The fourth day was all about surprises. On our visit to Karamjol forests, I witnessed the traditional method of fishing with trained otters. Furthermore, I witnessed Gangetic Dolphins, and a few other wildlife species as we explored further. In the evening, a dancing group performed “Poter Gaan”, on the sundeck for the guests.
On day five, it was time for some history and architecture. Early in the morning, the cruise set sail for Bagerhat. We went for a guided sight-seeing to Mosque city of Bagerhat, Tomb of Khan Jahan Ali and Single Dome mosque, sixty dome mosque, nine dome mosque, Bagerhat Museum and the local fish market, each more exhilarating than the other.
The sixth day was a tour to the Kaukhali village. The visit to the ‘Kumar Pada’ (Sonakpur Potter village) to learn about the different types of ancient and traditional pottery was fascinating and educational. Seeing artisans work on clay to transform it to pieces of art was inspiring too. Post the visit, we were taken to Vaishnavite temple, the nearby Hindu cremation ground and Oxford Missionary Church where we learned about ho Hindus and Christians have coexisted in India for years.
On day seven, I was there in the Swaroop Kathi floating market, at Nasirabad. Swaroop Kathi Market is based on a water body where vendors trade on boats. The market sells all kinds of products needed for a household, especially food an essentials. This market, I tell you, is a must visit!
Day eight was dedicated to temples and spirituality. After the cruise anchored in Chandpur, we visited few popular spiritual abodes such as Kali Temple, Harisabha Temple and Madan Mohan Jiu Temple. We were also taken on a tour to the nearby markets, and one of the markets was economically very important to Bangladesh as this was the Home to the Hilsa. In the evening, the performance of Bangladeshi folk dance was organized on the sun-deck of the cruise.
On the ninth Day, we visited the Baradi Ashram, founded by Baba Lokenath, then paid visit to the Goaldi Mosque, which has stood the test of time, being witness to the time-lapse between these years. Dating back to the reign of Aurangzeb, this mosque, a specimen of beautiful Mughal architecture, is one of the few structures left in Sonargaon, from the sultanate period.

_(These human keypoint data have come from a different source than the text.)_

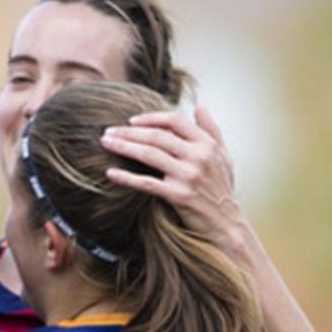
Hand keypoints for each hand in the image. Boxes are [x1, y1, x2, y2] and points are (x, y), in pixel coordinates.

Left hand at [100, 107, 248, 252]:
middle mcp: (199, 157)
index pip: (175, 121)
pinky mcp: (179, 196)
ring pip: (150, 155)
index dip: (150, 118)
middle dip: (129, 132)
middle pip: (157, 136)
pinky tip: (110, 174)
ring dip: (124, 147)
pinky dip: (127, 177)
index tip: (130, 121)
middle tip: (108, 131)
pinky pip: (147, 183)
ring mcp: (189, 176)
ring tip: (105, 143)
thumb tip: (199, 107)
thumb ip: (212, 130)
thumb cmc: (221, 189)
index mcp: (207, 144)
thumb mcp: (223, 156)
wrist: (226, 224)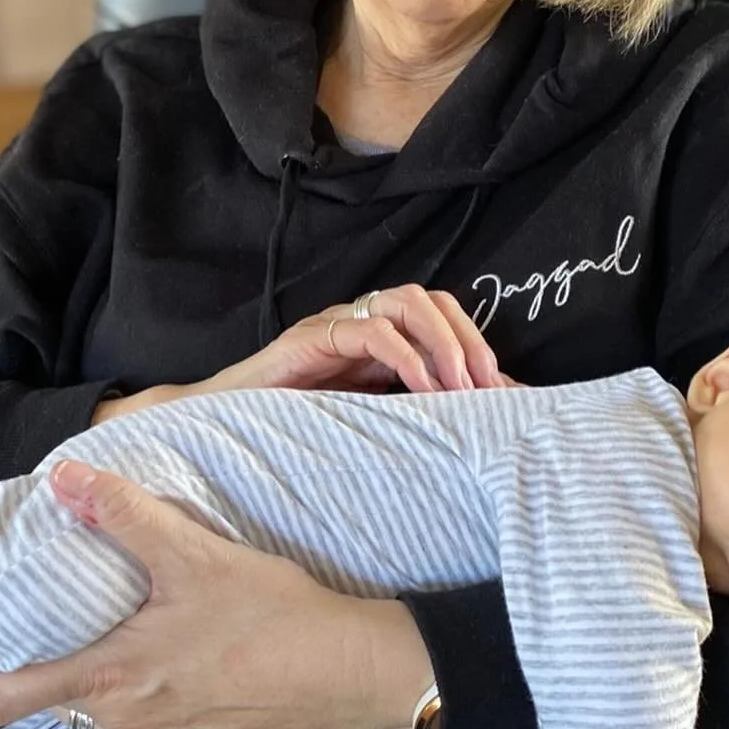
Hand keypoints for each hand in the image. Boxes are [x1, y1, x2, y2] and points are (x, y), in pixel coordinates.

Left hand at [0, 461, 435, 728]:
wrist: (351, 672)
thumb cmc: (274, 617)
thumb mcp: (195, 556)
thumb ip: (125, 516)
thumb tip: (64, 477)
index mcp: (110, 681)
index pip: (3, 699)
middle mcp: (124, 726)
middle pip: (48, 705)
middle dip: (29, 667)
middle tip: (29, 622)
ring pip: (94, 714)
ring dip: (84, 677)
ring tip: (97, 628)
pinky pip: (137, 724)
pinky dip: (126, 691)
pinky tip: (156, 653)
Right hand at [92, 284, 506, 424]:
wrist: (223, 426)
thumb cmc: (295, 428)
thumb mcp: (368, 419)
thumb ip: (410, 412)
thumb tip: (473, 424)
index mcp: (381, 338)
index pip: (444, 316)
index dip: (478, 345)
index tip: (504, 392)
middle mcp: (362, 321)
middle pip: (433, 301)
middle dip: (470, 340)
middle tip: (490, 387)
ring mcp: (336, 325)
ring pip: (406, 303)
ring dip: (442, 342)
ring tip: (460, 387)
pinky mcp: (311, 339)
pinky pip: (368, 331)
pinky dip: (404, 356)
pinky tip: (421, 389)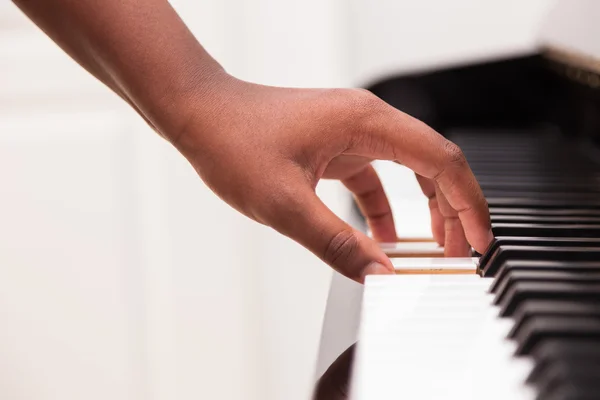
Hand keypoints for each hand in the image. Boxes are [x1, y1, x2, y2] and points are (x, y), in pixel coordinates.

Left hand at [171, 73, 492, 282]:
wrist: (198, 112)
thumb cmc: (232, 141)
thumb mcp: (284, 203)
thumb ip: (336, 242)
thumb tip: (380, 275)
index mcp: (366, 123)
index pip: (442, 161)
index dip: (469, 203)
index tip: (479, 242)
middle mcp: (366, 121)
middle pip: (433, 164)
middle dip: (453, 210)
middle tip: (459, 254)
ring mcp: (351, 131)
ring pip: (408, 170)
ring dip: (425, 208)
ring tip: (432, 248)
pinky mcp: (334, 144)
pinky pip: (375, 176)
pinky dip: (385, 208)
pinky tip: (382, 237)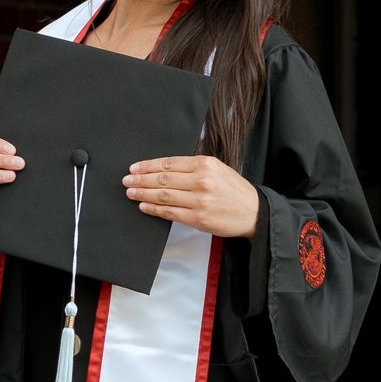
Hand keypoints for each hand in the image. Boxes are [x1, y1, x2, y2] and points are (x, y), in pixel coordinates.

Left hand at [124, 155, 260, 238]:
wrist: (254, 212)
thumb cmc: (234, 190)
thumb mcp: (218, 168)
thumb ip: (193, 167)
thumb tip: (164, 169)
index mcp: (205, 164)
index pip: (169, 163)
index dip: (148, 166)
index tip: (134, 168)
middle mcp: (201, 180)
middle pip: (163, 179)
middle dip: (141, 180)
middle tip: (127, 180)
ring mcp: (199, 200)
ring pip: (163, 196)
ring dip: (143, 194)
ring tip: (131, 193)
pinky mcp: (198, 218)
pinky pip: (170, 213)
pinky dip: (154, 209)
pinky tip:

Then we had a chance to visit the Panam City, abandoned in the fifties by the Rich Merchants when the riots broke out in the area. From Neo Gothic to Art Nouveau, almost all the western architectural designs have been deployed in these abandoned vestiges. This is a must visit.
One of these buildings were later renovated & converted into a Museum, which later became the campus of the Sonargaon Museum. The collection displayed at the Museum amazed us all!
The next day, I visited Dhakeshwari Temple, commonly known as the “national temple of Bangladesh”. Along with the structural facts, I came across an interesting mythological legend. It is believed that the gem of Sati’s crown fell in this place. Thus, this temple is also a major pilgrimage for Hindus.
On the banks of Buriganga river, Ahsan Manzil Palace was the official residence and working palace of the Nawab of Dhaka. The perfection to which this Indo-Saracenic Revival architecture is built is brilliant! The intricate details and the artistic genius are unbelievable! I really regretted not visiting Bangladesh all this while! Currently, this palace works as the national museum.
The Curzon Hall of Dhaka University is a Historic Place in time and space! The process of second Partition of Bangladesh began here in 1948 when Pakistan declared Urdu as the National Language of Pakistan and the Bengali Students here in the Curzon Hall openly challenged the statecraft by protesting it.
On the eleventh day, post breakfast, we bid farewell to all the crew members who took such great care of us, with memories that we would cherish for all our lives.